Wonderful One-Off ES-355

One of the coolest 355's ever. And one of the rarest. Can you spot anything strange about this guitar?

Before the advent of the “Custom Shop”, Gibson was turning out custom instruments for artists, players and just plain folks. While Fender was cranking out its cookie cutter line, Gibson offered one off instruments to just about anyone who wanted one and was willing to pay a premium for it. You could order a 345 with a 355 fingerboard and inlays or a 355 with nickel hardware. If you wanted a stereo ES-335 with a Varitone, they would do that as well. They would also paint your guitar in a color that wasn’t standard, although it had to be a color they offered. With very few exceptions, you won’t find a Gibson painted in a non-Gibson color. One of the great rarities in the ES line is the sunburst ES-355. The only standard color offered is red. They exist in blonde, black, white and sunburst as well. I think we can safely assume that non red 355’s are all special orders. So, to find a sunburst ES-355 is a needle in a haystack. To find one with bound f-holes is a needle in two haystacks. Gibson didn’t bind f-holes on ES-355’s until the 70’s so to find a 62 with this feature is unusual, to say the least. My first thought was that perhaps they were done after the guitar left the factory but on closer inspection, I believe they were done at Gibson. The way I see it, the f-holes themselves have to be oversized in order to make room for the binding and I just don’t think many luthiers would want to start routing the top out just to get bound f-holes.

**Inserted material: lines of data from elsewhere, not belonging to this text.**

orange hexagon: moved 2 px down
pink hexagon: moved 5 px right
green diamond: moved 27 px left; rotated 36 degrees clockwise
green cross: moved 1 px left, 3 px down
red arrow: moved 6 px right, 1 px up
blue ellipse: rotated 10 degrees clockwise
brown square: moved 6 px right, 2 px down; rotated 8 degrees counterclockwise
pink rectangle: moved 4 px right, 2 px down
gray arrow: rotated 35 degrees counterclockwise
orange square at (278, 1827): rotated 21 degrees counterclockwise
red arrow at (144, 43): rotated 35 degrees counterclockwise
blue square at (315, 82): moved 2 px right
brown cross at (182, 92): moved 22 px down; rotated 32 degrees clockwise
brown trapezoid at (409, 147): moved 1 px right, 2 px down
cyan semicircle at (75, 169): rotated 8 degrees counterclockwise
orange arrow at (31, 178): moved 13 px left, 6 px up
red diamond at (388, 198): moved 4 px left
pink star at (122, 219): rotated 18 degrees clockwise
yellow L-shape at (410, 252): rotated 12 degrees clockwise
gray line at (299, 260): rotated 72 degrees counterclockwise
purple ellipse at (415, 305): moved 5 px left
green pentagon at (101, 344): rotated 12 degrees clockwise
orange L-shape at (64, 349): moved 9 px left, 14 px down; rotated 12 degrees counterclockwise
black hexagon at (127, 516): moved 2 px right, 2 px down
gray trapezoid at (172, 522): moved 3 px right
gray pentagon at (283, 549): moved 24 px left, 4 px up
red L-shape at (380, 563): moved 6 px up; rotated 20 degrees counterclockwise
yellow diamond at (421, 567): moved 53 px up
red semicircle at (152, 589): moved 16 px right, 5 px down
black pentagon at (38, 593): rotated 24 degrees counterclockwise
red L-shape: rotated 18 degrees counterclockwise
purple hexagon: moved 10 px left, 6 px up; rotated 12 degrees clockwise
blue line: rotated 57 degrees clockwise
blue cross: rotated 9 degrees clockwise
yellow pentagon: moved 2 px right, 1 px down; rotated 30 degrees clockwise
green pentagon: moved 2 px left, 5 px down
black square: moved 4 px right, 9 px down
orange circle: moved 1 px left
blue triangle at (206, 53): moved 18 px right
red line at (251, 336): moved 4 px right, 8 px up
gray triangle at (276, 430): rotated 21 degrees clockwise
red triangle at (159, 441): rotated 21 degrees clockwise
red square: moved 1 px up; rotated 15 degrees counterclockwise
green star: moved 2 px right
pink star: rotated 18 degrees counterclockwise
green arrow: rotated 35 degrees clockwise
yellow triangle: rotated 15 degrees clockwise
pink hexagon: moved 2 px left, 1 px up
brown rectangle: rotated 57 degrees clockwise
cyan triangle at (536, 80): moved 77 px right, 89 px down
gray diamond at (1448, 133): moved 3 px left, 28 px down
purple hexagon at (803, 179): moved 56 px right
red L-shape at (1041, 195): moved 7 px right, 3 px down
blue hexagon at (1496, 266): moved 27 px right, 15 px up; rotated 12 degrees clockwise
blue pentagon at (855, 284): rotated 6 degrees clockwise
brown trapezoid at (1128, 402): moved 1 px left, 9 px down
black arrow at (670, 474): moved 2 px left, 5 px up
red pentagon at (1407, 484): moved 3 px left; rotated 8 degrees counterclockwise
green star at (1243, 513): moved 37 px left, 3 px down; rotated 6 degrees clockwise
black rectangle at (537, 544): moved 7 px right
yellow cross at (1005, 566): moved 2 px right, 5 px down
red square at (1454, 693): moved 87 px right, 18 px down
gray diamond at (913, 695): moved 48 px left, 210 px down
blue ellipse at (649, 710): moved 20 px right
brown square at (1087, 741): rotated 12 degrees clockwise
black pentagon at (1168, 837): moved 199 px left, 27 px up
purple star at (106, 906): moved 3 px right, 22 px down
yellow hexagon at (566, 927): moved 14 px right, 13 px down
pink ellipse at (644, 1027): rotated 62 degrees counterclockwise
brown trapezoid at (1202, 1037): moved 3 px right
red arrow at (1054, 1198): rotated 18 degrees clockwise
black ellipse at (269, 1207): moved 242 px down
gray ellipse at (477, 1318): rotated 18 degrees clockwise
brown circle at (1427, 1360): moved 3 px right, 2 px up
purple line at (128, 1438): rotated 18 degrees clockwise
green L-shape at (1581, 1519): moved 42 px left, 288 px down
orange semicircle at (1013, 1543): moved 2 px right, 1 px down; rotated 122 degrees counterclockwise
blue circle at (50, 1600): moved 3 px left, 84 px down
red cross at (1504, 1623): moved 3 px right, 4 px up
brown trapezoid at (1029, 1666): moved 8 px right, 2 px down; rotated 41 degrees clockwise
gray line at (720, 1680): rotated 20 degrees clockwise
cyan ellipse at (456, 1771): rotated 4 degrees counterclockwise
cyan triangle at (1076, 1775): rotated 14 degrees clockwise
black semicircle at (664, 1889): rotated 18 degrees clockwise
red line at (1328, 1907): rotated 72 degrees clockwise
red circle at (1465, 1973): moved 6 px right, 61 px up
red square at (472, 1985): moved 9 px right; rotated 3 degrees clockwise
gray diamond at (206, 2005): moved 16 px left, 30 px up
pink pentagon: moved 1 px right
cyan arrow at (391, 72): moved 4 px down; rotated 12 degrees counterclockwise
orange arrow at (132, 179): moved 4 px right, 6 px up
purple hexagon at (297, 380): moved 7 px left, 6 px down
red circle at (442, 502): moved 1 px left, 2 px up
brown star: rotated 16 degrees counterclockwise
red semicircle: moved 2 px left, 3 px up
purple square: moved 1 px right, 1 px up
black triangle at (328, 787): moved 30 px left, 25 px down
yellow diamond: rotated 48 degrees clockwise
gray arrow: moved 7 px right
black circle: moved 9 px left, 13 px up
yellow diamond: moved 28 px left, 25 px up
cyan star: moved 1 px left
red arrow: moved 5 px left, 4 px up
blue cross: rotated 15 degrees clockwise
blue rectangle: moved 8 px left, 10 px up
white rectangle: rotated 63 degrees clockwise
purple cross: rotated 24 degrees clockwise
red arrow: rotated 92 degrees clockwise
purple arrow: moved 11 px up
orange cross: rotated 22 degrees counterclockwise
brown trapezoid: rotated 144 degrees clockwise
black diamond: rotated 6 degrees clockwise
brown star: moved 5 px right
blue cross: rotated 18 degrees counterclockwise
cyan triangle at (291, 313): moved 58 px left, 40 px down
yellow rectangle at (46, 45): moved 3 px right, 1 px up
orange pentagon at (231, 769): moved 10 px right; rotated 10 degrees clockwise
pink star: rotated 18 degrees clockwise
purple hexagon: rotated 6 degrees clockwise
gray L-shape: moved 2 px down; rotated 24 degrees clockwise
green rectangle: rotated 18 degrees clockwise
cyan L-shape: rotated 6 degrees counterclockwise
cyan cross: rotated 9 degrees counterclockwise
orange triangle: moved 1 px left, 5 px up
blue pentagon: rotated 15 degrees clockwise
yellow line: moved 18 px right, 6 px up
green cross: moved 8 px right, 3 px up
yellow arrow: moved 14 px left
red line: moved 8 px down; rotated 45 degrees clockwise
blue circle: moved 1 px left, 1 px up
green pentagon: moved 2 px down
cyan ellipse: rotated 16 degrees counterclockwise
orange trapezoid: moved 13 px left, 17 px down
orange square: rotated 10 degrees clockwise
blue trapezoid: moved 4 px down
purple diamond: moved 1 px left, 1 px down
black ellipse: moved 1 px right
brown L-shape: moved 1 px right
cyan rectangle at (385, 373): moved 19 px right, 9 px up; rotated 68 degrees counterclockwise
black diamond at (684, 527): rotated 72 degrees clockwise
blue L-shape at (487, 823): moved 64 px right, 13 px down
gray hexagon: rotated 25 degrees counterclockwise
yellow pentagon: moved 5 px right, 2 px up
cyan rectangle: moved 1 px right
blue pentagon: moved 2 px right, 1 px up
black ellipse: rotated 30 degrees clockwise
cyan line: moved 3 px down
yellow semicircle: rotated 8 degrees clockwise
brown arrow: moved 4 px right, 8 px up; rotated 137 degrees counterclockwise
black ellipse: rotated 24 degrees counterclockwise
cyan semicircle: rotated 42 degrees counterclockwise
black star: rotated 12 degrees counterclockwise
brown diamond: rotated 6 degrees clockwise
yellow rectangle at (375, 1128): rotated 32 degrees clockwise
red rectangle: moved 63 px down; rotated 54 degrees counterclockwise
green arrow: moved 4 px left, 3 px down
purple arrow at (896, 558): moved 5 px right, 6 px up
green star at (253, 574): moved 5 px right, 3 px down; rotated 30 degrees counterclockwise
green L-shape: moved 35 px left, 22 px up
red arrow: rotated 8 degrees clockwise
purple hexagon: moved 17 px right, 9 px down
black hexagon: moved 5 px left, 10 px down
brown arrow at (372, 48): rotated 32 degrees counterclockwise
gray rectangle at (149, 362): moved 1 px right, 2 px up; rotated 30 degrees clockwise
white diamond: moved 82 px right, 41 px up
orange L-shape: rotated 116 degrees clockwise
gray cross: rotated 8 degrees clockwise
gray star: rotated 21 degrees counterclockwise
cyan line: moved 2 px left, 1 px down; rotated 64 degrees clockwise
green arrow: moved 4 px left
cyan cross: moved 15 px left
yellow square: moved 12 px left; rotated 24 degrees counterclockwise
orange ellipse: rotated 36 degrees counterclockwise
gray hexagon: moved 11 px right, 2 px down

The likely scenario is that someone called the folks at Gibson (or wrote a letter-remember those?) and asked them to make a sunburst ES-355 with bound f-holes.

Note the unusual Varitone knob. Also, the old style bonnet knobs and the bound f-holes.

Interestingly, the sunburst is not typical, as you can see from the photos. There is much more red and the darkest tones that are typical of a Gibson sunburst are absent. It is closer to the cherryburst that would appear a few years later. This sunburst a bit more subtle than the later cherryburst with a darker center-more orange than yellow. The guitar also has bonnet type knobs rather than the reflector type that were stock in 1962. You might also notice a few more oddities…the Varitone knob isn’t a chickenhead. This is actually pretty standard on ES-355s with the sideways trem. The reason is simple-the chickenhead knobs bumps into the trem arm making certain positions of the six way switch inaccessible. I had a 345 with a sideways and a chickenhead and you couldn’t get it into position 5 or 6 without moving the trem arm. There is a mystery, however.  Why (oh, why) is the truss rod cover upside down? I don’t think that’s a custom option.  Thanks to Rob, a regular reader and the owner of this old gal. The guitar was bought new by his father from a local Mom and Pop music store and Rob inherited it when his father passed away.  I wish my father had collected guitars. The only thing he seems to have collected was sons (he had 9 of them). This guitar certainly ranks way up there on the cool scale for 355s. I’d put the pickup covers back on if it were mine but that’s just me. If you have a one off or custom Gibson, send me an email with some photos and as much history as you know and I’ll be happy to feature it here.

Here's the original owner playing with his swing band circa 1978. Check out that collar. Truss cover is still upside down.

4 Responses to “Wonderful One-Off ES-355”

  1. Gordon Walker says:

    It’s a joy to read you again, and I hope it means that the worst of the Sandy
    crisis is over for you and your family.

  2. RAB says:

    +1000 on the returning to normal comment! I dig this 355! The Custom Shop turned out some quirky gits in the ’50s and ’60s!

  3. wayne laurie says:

    Is this guitar for sale ? I am looking for an ES 345 /347/ 355 or
    ES Artist guitar.

  4. OK Guitars says:

    This belongs to a reader. It is not currently for sale.